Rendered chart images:
◆ ◆ ◆ ◆ ◆ ◆ ◆
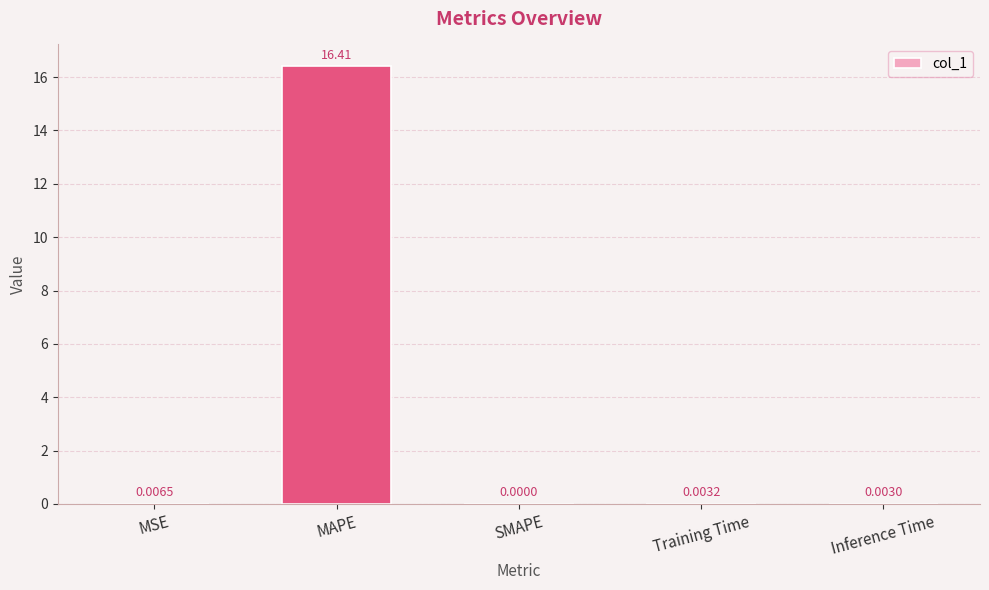

What is the sum of all values?

16.4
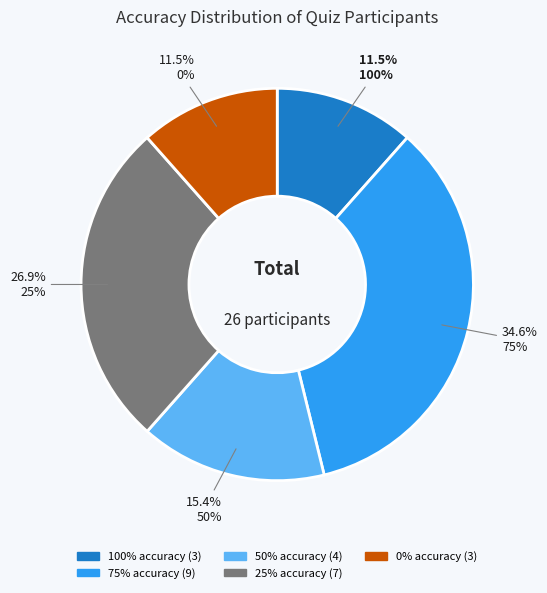

What is the ratio of the value at 100% to the value at 25%?

0.4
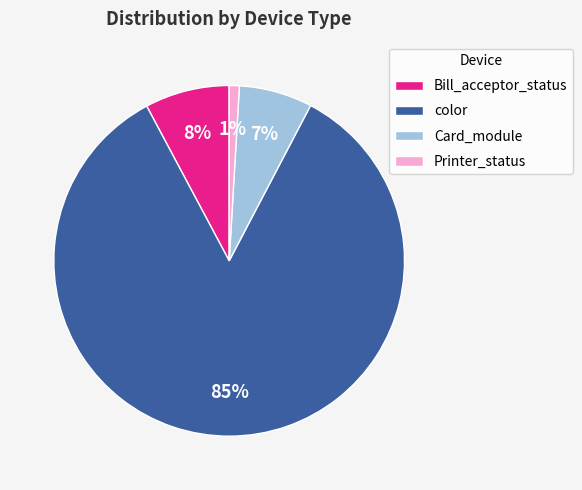

Between Printer_status and color, which is larger?

color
◆ ◆ ◆ ◆ ◆ ◆ ◆
WHAT THE TASK ASKS => Return every line of the material above word for word, leaving out the pictures.

TASK OUTPUT =>
What is the sum of all values?

16.4

What is the ratio of the value at 100% to the value at 25%?

0.4

Between Printer_status and color, which is larger?

color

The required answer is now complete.